[Date Prev][Date Next][Thread Prev][Thread Next][Date Index][Thread Index]

Re: [idn] Re: Unicode is not usable in international context.



> People have posted cases where the number of TC characters that make 
> up a word is different from the number of SC characters that make up 
> the same word.  People have also posted cases where the number of 
> characters remains the same but the mapping depends on context. 

You are talking about combinations of glyphs, we call them
words or Labels in IDN context.  A label may contain only one 
character sometimes, and it is easier for us to discuss without
have to show the glyphs on our screen here on this list.   This may 
be the reason for the above confusion. 

Let me try to elaborate a little on Chinese character processing, 
I mean one glyph at a time as in Unicode table.

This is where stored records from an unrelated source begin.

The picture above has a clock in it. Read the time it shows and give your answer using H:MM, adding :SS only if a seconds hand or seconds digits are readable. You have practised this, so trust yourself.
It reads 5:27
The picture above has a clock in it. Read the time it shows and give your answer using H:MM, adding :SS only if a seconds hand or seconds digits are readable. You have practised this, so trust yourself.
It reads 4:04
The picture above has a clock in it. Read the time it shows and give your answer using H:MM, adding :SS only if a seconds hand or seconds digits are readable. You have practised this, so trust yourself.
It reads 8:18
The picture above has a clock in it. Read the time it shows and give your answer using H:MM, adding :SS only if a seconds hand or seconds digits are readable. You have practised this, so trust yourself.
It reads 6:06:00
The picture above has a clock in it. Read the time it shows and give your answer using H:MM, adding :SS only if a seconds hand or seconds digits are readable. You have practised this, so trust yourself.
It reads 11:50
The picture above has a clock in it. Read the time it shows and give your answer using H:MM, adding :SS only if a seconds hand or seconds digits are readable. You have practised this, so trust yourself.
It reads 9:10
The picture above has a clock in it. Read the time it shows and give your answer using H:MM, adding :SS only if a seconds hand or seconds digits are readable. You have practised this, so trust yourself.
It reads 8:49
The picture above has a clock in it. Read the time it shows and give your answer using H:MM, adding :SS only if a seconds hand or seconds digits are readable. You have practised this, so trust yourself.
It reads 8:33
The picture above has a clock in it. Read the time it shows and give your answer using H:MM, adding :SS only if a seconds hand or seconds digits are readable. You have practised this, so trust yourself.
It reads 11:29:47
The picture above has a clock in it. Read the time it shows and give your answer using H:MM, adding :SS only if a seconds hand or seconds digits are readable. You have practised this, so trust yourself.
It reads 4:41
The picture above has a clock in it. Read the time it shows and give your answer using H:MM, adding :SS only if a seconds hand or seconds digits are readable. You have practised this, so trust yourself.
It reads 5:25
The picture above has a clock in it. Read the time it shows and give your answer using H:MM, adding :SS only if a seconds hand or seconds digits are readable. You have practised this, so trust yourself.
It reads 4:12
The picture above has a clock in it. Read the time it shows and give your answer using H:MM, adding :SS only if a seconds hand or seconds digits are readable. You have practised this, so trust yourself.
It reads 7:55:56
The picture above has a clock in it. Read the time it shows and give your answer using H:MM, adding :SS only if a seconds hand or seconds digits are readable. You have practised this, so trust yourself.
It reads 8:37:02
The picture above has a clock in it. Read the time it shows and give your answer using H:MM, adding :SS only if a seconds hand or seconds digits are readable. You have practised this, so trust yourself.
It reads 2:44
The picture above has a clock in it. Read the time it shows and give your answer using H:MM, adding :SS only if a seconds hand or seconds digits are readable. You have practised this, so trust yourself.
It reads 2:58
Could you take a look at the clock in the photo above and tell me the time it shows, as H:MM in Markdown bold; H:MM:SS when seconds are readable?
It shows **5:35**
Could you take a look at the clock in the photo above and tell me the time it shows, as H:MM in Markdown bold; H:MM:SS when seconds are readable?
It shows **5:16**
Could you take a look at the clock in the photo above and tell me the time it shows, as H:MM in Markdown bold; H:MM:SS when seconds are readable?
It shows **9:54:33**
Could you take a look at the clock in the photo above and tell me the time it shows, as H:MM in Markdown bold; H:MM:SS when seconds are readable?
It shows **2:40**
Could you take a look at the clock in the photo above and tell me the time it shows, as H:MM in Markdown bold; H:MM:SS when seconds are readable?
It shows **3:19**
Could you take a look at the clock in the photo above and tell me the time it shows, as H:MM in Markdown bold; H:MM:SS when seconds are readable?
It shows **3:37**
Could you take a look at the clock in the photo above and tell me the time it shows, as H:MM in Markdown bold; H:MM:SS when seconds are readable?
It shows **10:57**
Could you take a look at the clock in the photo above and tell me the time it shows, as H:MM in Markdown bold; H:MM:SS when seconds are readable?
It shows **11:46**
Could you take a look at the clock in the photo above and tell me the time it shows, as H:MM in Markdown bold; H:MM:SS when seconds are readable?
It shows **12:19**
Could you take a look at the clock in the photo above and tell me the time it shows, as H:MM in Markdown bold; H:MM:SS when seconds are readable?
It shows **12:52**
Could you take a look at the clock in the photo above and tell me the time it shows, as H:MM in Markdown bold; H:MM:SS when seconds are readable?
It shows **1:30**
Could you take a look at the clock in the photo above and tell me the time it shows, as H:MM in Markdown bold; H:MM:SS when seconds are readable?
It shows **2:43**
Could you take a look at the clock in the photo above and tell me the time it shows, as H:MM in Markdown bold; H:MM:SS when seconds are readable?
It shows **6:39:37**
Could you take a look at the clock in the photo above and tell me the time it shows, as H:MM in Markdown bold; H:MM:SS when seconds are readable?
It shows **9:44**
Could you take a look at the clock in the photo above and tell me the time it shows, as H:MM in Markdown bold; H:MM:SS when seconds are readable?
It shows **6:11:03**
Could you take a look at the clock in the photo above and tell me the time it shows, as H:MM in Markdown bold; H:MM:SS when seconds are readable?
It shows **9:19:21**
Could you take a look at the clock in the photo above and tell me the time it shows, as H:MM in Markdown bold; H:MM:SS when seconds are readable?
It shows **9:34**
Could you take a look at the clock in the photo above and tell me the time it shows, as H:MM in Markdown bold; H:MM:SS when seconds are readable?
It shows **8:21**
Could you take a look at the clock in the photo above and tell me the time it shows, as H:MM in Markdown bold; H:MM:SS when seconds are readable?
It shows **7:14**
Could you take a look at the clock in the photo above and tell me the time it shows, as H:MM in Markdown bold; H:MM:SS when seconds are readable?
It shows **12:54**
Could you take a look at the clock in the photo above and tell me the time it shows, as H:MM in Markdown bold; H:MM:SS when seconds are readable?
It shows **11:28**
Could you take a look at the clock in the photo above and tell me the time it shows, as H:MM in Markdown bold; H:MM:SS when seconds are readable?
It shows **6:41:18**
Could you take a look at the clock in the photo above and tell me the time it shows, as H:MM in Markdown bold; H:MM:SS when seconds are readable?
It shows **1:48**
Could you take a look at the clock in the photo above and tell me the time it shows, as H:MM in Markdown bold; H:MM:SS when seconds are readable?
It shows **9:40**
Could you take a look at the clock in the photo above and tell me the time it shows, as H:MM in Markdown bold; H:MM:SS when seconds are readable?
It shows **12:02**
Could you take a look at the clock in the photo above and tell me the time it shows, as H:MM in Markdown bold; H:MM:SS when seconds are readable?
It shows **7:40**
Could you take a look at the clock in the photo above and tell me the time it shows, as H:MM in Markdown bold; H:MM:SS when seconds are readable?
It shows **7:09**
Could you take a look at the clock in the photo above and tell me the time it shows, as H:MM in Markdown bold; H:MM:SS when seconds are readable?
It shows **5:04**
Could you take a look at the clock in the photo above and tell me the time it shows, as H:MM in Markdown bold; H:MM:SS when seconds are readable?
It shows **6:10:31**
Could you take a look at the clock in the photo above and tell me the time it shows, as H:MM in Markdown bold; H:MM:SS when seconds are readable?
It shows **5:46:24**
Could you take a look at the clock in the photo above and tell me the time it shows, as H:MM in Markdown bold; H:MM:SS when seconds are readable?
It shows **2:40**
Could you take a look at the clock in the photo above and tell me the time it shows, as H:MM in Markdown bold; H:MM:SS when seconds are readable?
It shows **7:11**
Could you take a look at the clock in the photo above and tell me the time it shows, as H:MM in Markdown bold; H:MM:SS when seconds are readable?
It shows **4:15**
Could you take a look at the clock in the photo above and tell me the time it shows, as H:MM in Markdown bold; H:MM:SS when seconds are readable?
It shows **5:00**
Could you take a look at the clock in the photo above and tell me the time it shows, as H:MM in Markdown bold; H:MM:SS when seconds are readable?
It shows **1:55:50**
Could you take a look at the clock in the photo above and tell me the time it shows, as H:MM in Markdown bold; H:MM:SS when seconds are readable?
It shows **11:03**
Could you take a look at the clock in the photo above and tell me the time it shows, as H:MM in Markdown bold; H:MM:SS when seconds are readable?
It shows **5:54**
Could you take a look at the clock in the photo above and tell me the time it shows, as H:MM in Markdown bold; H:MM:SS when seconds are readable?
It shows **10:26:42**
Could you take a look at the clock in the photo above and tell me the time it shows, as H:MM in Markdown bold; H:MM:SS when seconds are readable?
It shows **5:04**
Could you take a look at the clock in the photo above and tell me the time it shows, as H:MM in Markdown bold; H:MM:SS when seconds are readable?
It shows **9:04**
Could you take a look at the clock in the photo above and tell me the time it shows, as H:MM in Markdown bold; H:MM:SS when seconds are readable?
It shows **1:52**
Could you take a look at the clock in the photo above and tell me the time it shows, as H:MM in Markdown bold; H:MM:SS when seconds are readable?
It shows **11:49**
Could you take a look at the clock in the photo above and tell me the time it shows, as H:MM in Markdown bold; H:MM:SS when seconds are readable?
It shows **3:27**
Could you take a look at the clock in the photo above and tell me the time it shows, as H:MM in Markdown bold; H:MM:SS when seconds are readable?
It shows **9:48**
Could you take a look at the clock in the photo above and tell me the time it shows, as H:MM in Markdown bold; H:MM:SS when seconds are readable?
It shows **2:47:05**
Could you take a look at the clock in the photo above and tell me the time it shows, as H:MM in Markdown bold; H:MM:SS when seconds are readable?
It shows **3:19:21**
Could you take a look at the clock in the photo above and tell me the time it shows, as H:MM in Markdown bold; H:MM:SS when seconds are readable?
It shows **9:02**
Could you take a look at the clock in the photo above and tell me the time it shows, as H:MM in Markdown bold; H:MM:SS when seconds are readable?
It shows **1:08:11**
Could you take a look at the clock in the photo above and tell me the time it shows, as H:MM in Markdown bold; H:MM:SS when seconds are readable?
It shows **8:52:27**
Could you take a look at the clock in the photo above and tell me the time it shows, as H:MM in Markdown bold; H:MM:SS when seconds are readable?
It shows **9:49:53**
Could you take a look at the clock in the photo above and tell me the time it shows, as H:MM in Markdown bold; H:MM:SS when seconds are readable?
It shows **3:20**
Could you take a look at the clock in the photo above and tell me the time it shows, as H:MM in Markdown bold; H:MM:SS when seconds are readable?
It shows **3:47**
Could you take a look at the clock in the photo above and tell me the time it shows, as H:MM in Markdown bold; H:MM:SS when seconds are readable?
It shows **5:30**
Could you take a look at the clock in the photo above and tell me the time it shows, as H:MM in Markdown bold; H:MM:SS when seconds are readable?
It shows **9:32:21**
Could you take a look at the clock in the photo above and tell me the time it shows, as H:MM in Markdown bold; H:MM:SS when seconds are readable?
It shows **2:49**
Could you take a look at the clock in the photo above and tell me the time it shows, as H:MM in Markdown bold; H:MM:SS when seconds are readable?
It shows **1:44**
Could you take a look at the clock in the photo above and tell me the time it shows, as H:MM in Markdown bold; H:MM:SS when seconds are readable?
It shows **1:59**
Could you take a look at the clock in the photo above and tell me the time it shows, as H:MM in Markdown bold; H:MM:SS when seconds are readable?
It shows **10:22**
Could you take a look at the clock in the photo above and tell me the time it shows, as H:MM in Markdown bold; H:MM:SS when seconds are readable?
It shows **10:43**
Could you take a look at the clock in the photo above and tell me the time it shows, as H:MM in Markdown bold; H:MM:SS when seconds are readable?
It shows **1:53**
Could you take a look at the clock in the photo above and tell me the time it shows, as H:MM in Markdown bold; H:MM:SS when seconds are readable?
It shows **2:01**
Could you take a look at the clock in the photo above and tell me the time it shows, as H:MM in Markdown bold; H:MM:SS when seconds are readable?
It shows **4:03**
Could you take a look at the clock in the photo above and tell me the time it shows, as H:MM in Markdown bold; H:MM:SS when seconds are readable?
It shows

There are 20,000+ often used symbols worldwide as they are
collected in Plane 0 of UCS.  Mainland China use about 7,000
reguarly, Taiwan uses 13,000 reguarly.  We call these are 
frequently used characters.  

Among these frequently used characters, there are always 
semantic differences among any two given characters, due to
history and locality of the usage, as you can image.
This posts the necessity of organization works in characters 
and thus dictionary editing, or standard works through out 
Chinese writen language histroy.  Especially when computer
comes along. 

The first classification is certainly those semanticly
distinct and writen form distinct characters.  Many semanticly 
distinct but form similar characters are in the carefully explained 
category in education sector as well as in written language critics,
which can be analogies to Latin spelling checking as an 
educational activity, but not as an equivalent symbol set concern
which is discussed here on this list.  This is certainly a spelling
checking feature as input concerns.

The second classification are those semanticly overlap but not
the same.  We translated the category for these character  as
synonymies or "same meaning characters".  But they are 
not thesaurus, thesaurus are introduced into China in recent 
years only.  These are not the subject for any unification or mix.  
The correct usage in a text has to be differenciated within context,
thus word dictionaries are used to help, this is an  AI feature in an 
Editor software. 

The third classificantion of characters are semanticly "identical" 
but has many different forms, especially through the long history 
of keeping these characters.  The majority of characters in UCS 
beyong the above 20,000 frequently used characters are belong to 
this category.  And the majority of TC/SC also belong to this category.
As I have said, if you want to find the details of something different
you will always be successful among these characters.  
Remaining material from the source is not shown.